For some more specifics about how it works, it makes use of a number of the cleaned datasets from the first part of this post to extract information about tests, cases, and deaths at an number of time and spatial scales. For example it was possible to load in the data at an electoral level to see how the number of cases varied by region using the mapview
package:
`%>%` <- magrittr::`%>%`
### Pulling most recent data from Github
national_df <- data.table::fread("https://raw.githubusercontent.com/obrienjoey/covid19northernireland/main/data/ni_covid_national.csv")
last_national_data <- national_df %>%
tidyr::drop_na() %>%
dplyr::filter(date == max(date))
local_df <- data.table::fread("https://raw.githubusercontent.com/obrienjoey/covid19northernireland/main/data/ni_covid_local.csv")
shapefile <- sf::st_read(
"shapefiles/OSNI_Open_Data_-_Largescale_Boundaries_-_Local_Government_Districts_(2012).shp", quiet = TRUE)

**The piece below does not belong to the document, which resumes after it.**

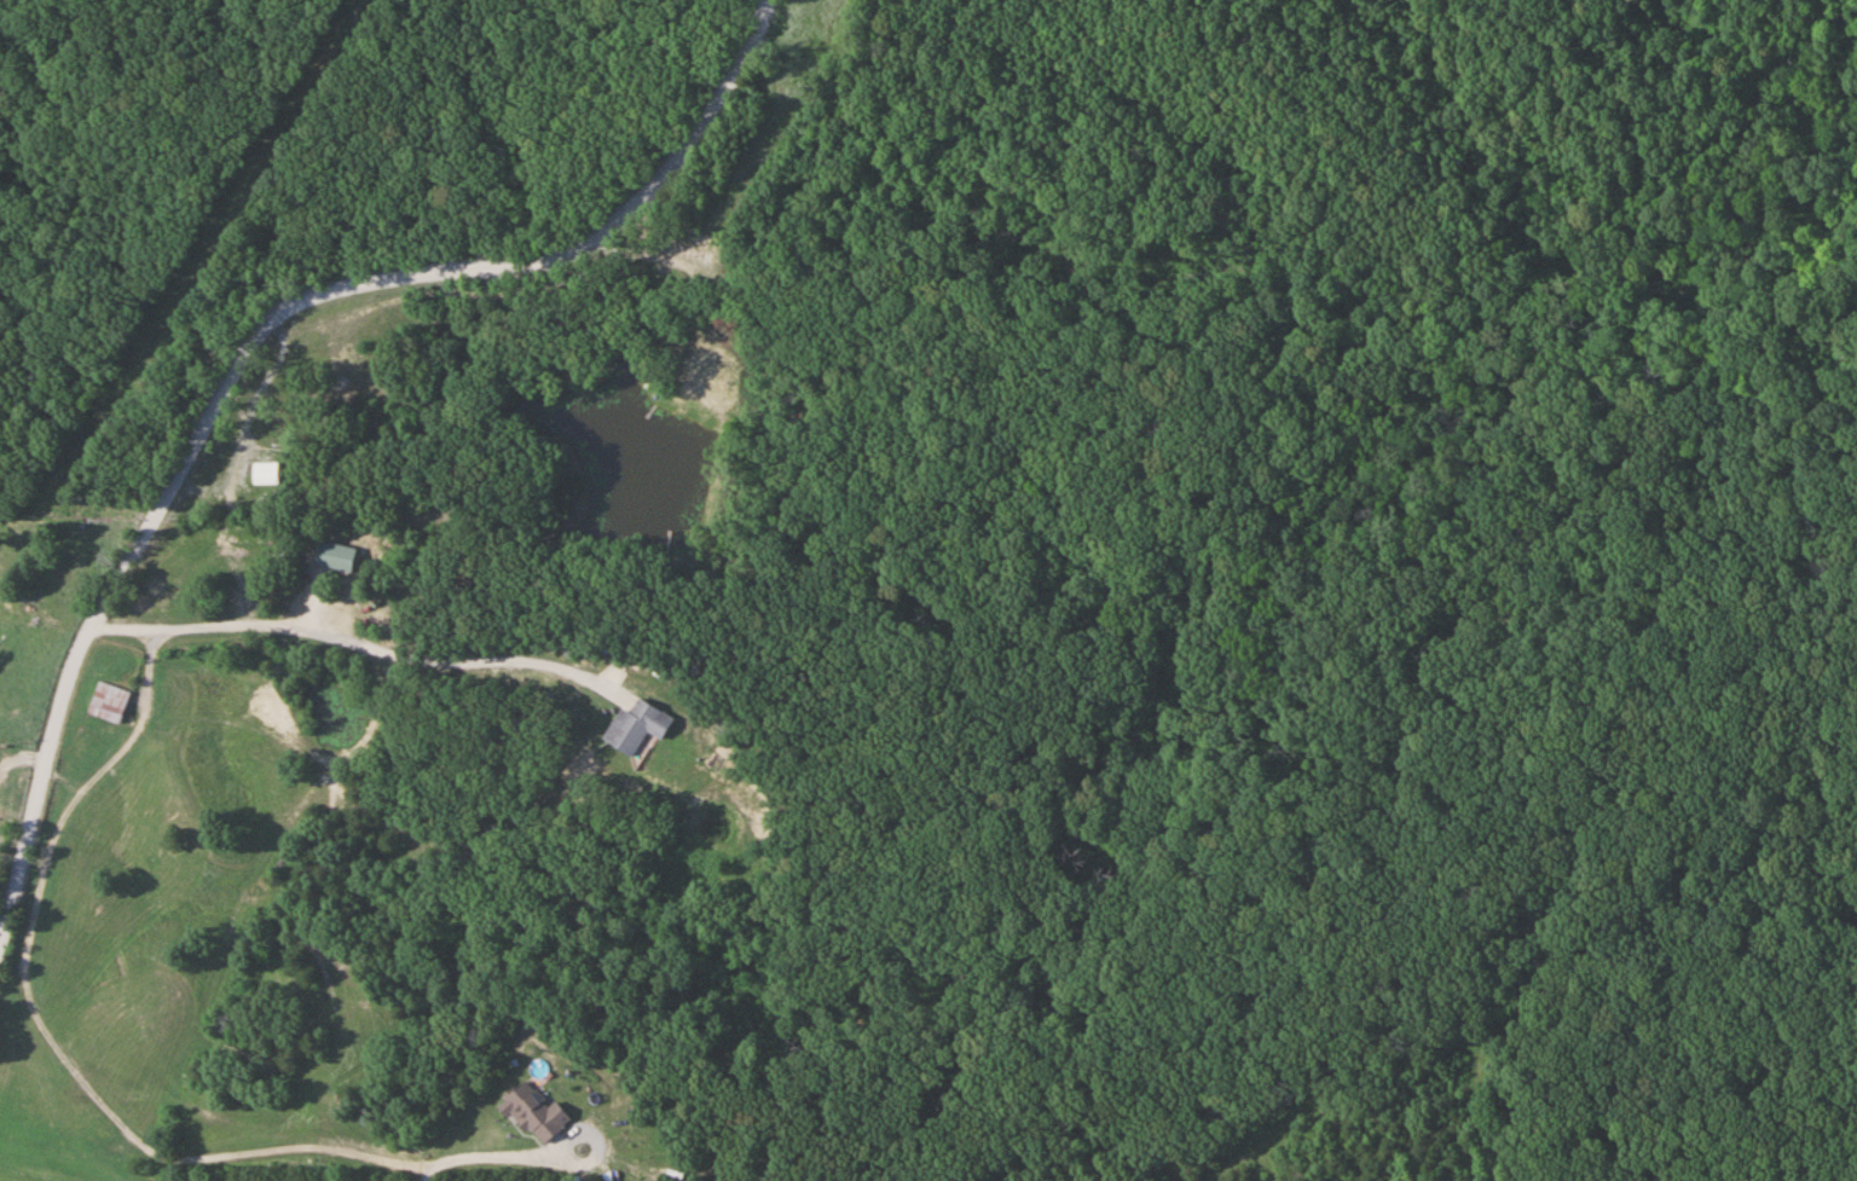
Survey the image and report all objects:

local_df_summary <- local_df %>%
dplyr::distinct() %>%
dplyr::mutate_if(is.numeric, ~replace(., is.na(.), 0)) %>%
dplyr::group_by(area) %>%
dplyr::summarise(tests_1 = sum(tail(tests,1)),
tests_7 = sum(tail(tests,7)),
tests_30 = sum(tail(tests,30)),
tests_all = sum(tests),
cases_1 = sum(tail(cases,1)),
cases_7 = sum(tail(cases,7)),
cases_30 = sum(tail(cases,30)),
cases_all = sum(cases),
deaths_1 = sum(tail(deaths,1)),
deaths_7 = sum(tail(deaths,7)),
deaths_30 = sum(tail(deaths,30)),
deaths_all = sum(deaths)) %>%
janitor::adorn_totals("row") %>%
dplyr::as_tibble() %>%
dplyr::filter(area != 'Missing Postcode') %>%
tidyr::drop_na() %>%
tidyr::pivot_longer(cols = tests_1:deaths_all,
names_to = 'category') %>%
tidyr::separate(category,
into = c("Category", "Time"),
sep="_(?=[^_]+$)")
map_df <- local_df_summary %>%
dplyr::filter(Time == 1,
Category == 'cases') %>%
dplyr::inner_join(shapefile, .,
by = c('LGDNAME' = 'area'))
mapview::mapview(sf::st_zm(map_df),
zcol = c('value'),
layer.name = 'Cases',
popup = FALSE)
The main problem then was that the underlying of this data updates daily as discussed before. However given the data pipeline is already set up, a similar server can be utilized to automatically update the dashboard after the original collection script has run.
Conclusions
So there we have it, a discussion on developing a pipeline to automatically update and collect data (which I had a lot of fun doing, maybe I should think about a career in data engineering…) and also creating a number of visualizations to create a story regarding the pandemic’s evolution. Wrapping these altogether in a neat dashboard which I particularly like!